1½ pounds carrots, peeled
2¼ cups sugar
1 cup applesauce
1¼ cups vegetable oil
6 eggs
3 cups flour
1 tablespoon baking soda
1 tablespoon baking powder
1½ teaspoons salt
1 tablespoon cinnamon
1 teaspoon nutmeg
Cream Cheese Icing
2 8-ounce packages cream cheese, left at room temperature for a couple hours
1 stick butter (put this out of the refrigerator with the cream cheese)
3 cups powdered sugar
2 teaspoons vanilla
1 pinch salt
1. Preheat oven to 325 degrees.
2. Grate carrots on the fine holes of a box grater and set aside. I’ve used a food processor or the large holes before, but for the best texture, hand grating on the tiny holes works the best.
3. In the bowl of a mixer, blend the sugar, applesauce and oil. Add eggs and beat to combine.

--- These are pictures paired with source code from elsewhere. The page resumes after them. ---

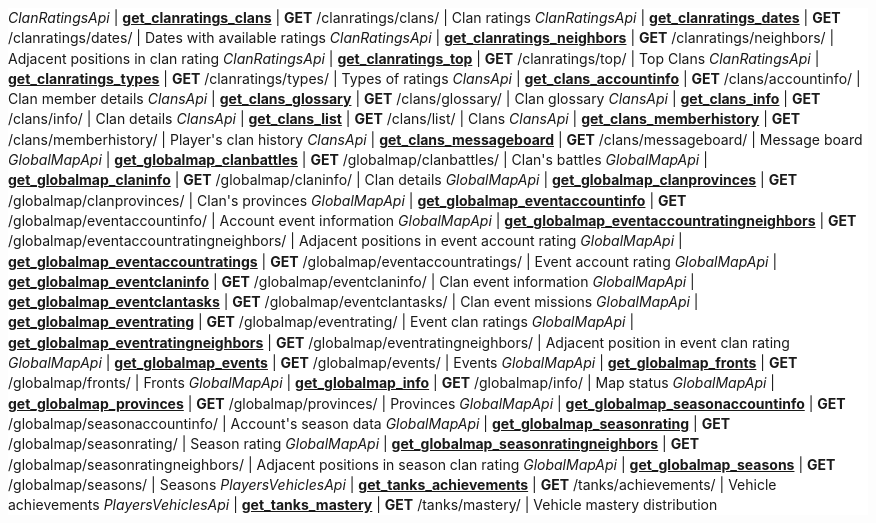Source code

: *ClanRatingsApi* | [**get_clanratings_clans**](docs/ClanRatingsApi.md#get_clanratings_clans) | **GET** /clanratings/clans/ | Clan ratings
*ClanRatingsApi* | [**get_clanratings_dates**](docs/ClanRatingsApi.md#get_clanratings_dates) | **GET** /clanratings/dates/ | Dates with available ratings
*ClanRatingsApi* | [**get_clanratings_neighbors**](docs/ClanRatingsApi.md#get_clanratings_neighbors) | **GET** /clanratings/neighbors/ | Adjacent positions in clan rating
*ClanRatingsApi* | [**get_clanratings_top**](docs/ClanRatingsApi.md#get_clanratings_top) | **GET** /clanratings/top/ | Top Clans
*ClanRatingsApi* | [**get_clanratings_types**](docs/ClanRatingsApi.md#get_clanratings_types) | **GET** /clanratings/types/ | Types of ratings
*ClansApi* | [**get_clans_accountinfo**](docs/ClansApi.md#get_clans_accountinfo) | **GET** /clans/accountinfo/ | Clan member details
*ClansApi* | [**get_clans_glossary**](docs/ClansApi.md#get_clans_glossary) | **GET** /clans/glossary/ | Clan glossary
*ClansApi* | [**get_clans_info**](docs/ClansApi.md#get_clans_info) | **GET** /clans/info/ | Clan details
*ClansApi* | [**get_clans_list**](docs/ClansApi.md#get_clans_list) | **GET** /clans/list/ | Clans
*ClansApi* | [**get_clans_memberhistory**](docs/ClansApi.md#get_clans_memberhistory) | **GET** /clans/memberhistory/ | Player&#39;s clan history
*ClansApi* | [**get_clans_messageboard**](docs/ClansApi.md#get_clans_messageboard) | **GET** /clans/messageboard/ | Message board
*GlobalMapApi* | [**get_globalmap_clanbattles**](docs/GlobalMapApi.md#get_globalmap_clanbattles) | **GET** /globalmap/clanbattles/ | Clan&#39;s battles
*GlobalMapApi* | [**get_globalmap_claninfo**](docs/GlobalMapApi.md#get_globalmap_claninfo) | **GET** /globalmap/claninfo/ | Clan details
*GlobalMapApi* | [**get_globalmap_clanprovinces**](docs/GlobalMapApi.md#get_globalmap_clanprovinces) | **GET** /globalmap/clanprovinces/ | Clan&#39;s provinces
*GlobalMapApi* | [**get_globalmap_eventaccountinfo**](docs/GlobalMapApi.md#get_globalmap_eventaccountinfo) | **GET** /globalmap/eventaccountinfo/ | Account event information
*GlobalMapApi* | [**get_globalmap_eventaccountratingneighbors**](docs/GlobalMapApi.md#get_globalmap_eventaccountratingneighbors) | **GET** /globalmap/eventaccountratingneighbors/ | Adjacent positions in event account rating
*GlobalMapApi* | [**get_globalmap_eventaccountratings**](docs/GlobalMapApi.md#get_globalmap_eventaccountratings) | **GET** /globalmap/eventaccountratings/ | Event account rating
*GlobalMapApi* | [**get_globalmap_eventclaninfo**](docs/GlobalMapApi.md#get_globalmap_eventclaninfo) | **GET** /globalmap/eventclaninfo/ | Clan event information
*GlobalMapApi* | [**get_globalmap_eventclantasks**](docs/GlobalMapApi.md#get_globalmap_eventclantasks) | **GET** /globalmap/eventclantasks/ | Clan event missions
*GlobalMapApi* | [**get_globalmap_eventrating**](docs/GlobalMapApi.md#get_globalmap_eventrating) | **GET** /globalmap/eventrating/ | Event clan ratings
*GlobalMapApi* | [**get_globalmap_eventratingneighbors**](docs/GlobalMapApi.md#get_globalmap_eventratingneighbors) | **GET** /globalmap/eventratingneighbors/ | Adjacent position in event clan rating
*GlobalMapApi* | [**get_globalmap_events**](docs/GlobalMapApi.md#get_globalmap_events) | **GET** /globalmap/events/ | Events
*GlobalMapApi* | [**get_globalmap_fronts**](docs/GlobalMapApi.md#get_globalmap_fronts) | **GET** /globalmap/fronts/ | Fronts
*GlobalMapApi* | [**get_globalmap_info**](docs/GlobalMapApi.md#get_globalmap_info) | **GET** /globalmap/info/ | Map status
*GlobalMapApi* | [**get_globalmap_provinces**](docs/GlobalMapApi.md#get_globalmap_provinces) | **GET** /globalmap/provinces/ | Provinces
*GlobalMapApi* | [**get_globalmap_seasonaccountinfo**](docs/GlobalMapApi.md#get_globalmap_seasonaccountinfo) | **GET** /globalmap/seasonaccountinfo/ | Account&#39;s season data
*GlobalMapApi* | [**get_globalmap_seasonrating**](docs/GlobalMapApi.md#get_globalmap_seasonrating) | **GET** /globalmap/seasonrating/ | Season rating
*GlobalMapApi* | [**get_globalmap_seasonratingneighbors**](docs/GlobalMapApi.md#get_globalmap_seasonratingneighbors) | **GET** /globalmap/seasonratingneighbors/ | Adjacent positions in season clan rating
*GlobalMapApi* | [**get_globalmap_seasons**](docs/GlobalMapApi.md#get_globalmap_seasons) | **GET** /globalmap/seasons/ | Seasons
*PlayersVehiclesApi* | [**get_tanks_achievements**](docs/PlayersVehiclesApi.md#get_tanks_achievements) | **GET** /tanks/achievements/ | Vehicle achievements
*PlayersVehiclesApi* | [**get_tanks_mastery**](docs/PlayersVehiclesApi.md#get_tanks_mastery) | **GET** /tanks/mastery/ | Vehicle mastery distribution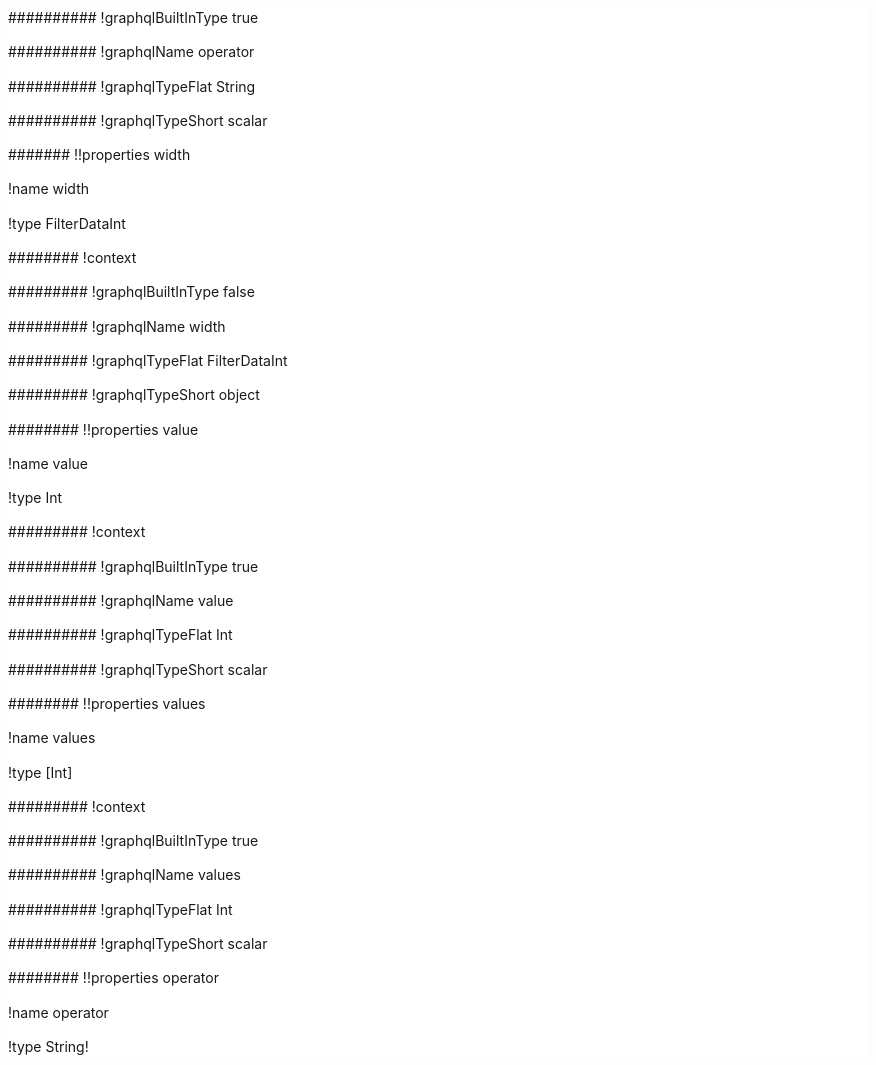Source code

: ########## !graphqlBuiltInType true

########## !graphqlName operator

########## !graphqlTypeFlat String

########## !graphqlTypeShort scalar

####### !!properties width

!name width

!type FilterDataInt



######## !context

######### !graphqlBuiltInType false

######### !graphqlName width

######### !graphqlTypeFlat FilterDataInt

######### !graphqlTypeShort object

######## !!properties value

!name value

!type Int



######### !context

########## !graphqlBuiltInType true

########## !graphqlName value

########## !graphqlTypeFlat Int

########## !graphqlTypeShort scalar

######## !!properties values

!name values

!type \[Int]



######### !context

########## !graphqlBuiltInType true

########## !graphqlName values

########## !graphqlTypeFlat Int

########## !graphqlTypeShort scalar

######## !!properties operator

!name operator

!type String!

4. In a separate bowl, whisk together flour, baking soda, baking powder, salt, cinnamon and nutmeg. Add the dry ingredients to the mixer and stir to combine. Add the grated carrots and stir to incorporate.
5. Using baking spray, lightly grease three 8- or 9-inch cake pans, line them with parchment circles, then spray the parchment. Divide the batter evenly among the three pans and bake for 35-45 minutes until a toothpick inserted in the center of each cake comes out clean.
6. Remove cakes from oven and let sit 5 minutes. Flip cakes out onto a cooling rack, remove the parchment, and cool completely.
7. To make icing, beat the cream cheese and butter together to combine. Add powdered sugar, vanilla and salt, and whip it with the paddle attachment on high to incorporate air to make it fluffy and light. Add additional powdered sugar if you want the frosting to be sweeter—I usually don’t measure mine but just spoon it in until it looks and tastes the way I want.
8. To ice the cake, place one cake right-side up on a cake circle, cake stand or plate. Dollop with a mound of icing and spread with an offset spatula to get it as level as possible. Add another cake layer and repeat. I like to flip the last layer upside down to give the top of the cake the best chance at being flat. Use the remainder of the icing to fill in the sides and ice the top. It should cover the cake completely without leaving any leftover icing.